Le règlement à l'amiable prévoit que la société d'État rembourse aux joueurs pathologiques les frais d'une thérapie suivie entre 1994 et 2002 pour se guérir de ce mauvais penchant. Loto-Québec paiera seulement pour les soins offerts par des professionnels de la santé. Depuis 2002, ces frais sont couverts par le régime d'assurance maladie du Québec.
L'entente décriée par les opposants aux jeux de hasard pourrait coûter tout au plus 10 millions $ à Loto-Québec. On est très loin de la réclamation d'origine qui aurait pu atteindre 700 millions $. Le 18 mai 2001, Jean Brochu, au nom de 125 000 joueurs pathologiques, demandait la permission d'intenter un recours collectif contre Loto-Québec.
La réclamation était de 5000 $ plus les intérêts pour chaque joueur, afin de compenser les frais de thérapie, ainsi que pour les troubles et les inconvénients.

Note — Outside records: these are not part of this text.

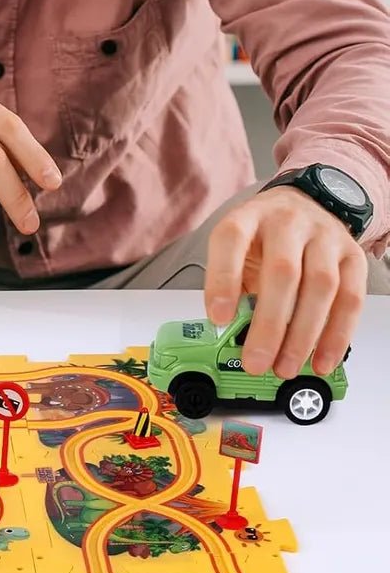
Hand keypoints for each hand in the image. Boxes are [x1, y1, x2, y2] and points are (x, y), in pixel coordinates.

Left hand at [204, 186, 365, 377]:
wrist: (306, 205)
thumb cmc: (263, 236)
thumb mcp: (237, 248)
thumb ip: (232, 282)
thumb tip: (229, 330)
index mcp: (248, 217)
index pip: (231, 240)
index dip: (223, 280)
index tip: (218, 319)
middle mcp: (287, 222)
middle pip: (282, 272)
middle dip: (269, 325)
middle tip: (256, 361)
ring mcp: (324, 236)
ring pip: (321, 287)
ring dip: (303, 335)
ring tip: (284, 367)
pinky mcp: (352, 256)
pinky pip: (350, 299)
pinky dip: (337, 335)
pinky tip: (321, 360)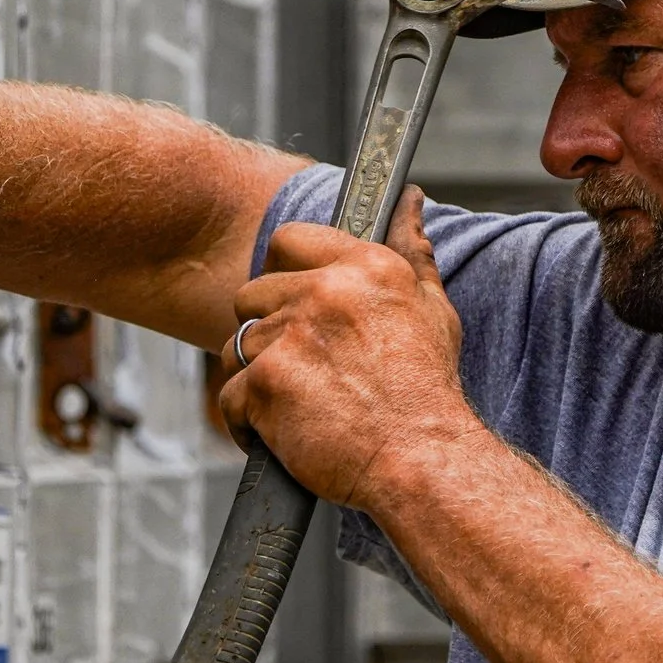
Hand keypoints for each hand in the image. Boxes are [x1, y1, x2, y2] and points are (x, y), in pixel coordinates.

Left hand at [216, 188, 487, 510]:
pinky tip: (283, 434)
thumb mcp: (432, 309)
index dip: (281, 271)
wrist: (422, 460)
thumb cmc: (427, 391)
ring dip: (256, 378)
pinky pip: (230, 397)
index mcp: (364, 268)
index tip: (290, 301)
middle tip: (301, 369)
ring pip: (236, 347)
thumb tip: (409, 202)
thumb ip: (413, 250)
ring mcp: (290, 338)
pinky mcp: (265, 385)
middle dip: (267, 333)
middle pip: (252, 296)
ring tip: (297, 406)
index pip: (290, 240)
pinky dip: (248, 423)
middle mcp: (324, 293)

Près de neuf ans plus tard, la dispute entre les joueurs et la société d'État tire à sa fin. À la mi-janvier, un avis était publié dans les grands quotidiens expliquant le contenu de l'entente hors cour. L'avis, autorisé par le juge, invitait également les joueurs ayant éprouvé des problèmes avec le jeu, donc concernés par le recours, à s'inscrire afin de s'exprimer devant le tribunal, ce qui sera fait lundi.
Restera ensuite au juge Gratien Duchesne à décider s'il entérine l'accord. Si tel est le cas, les joueurs auront 18 mois pour réclamer leur remboursement.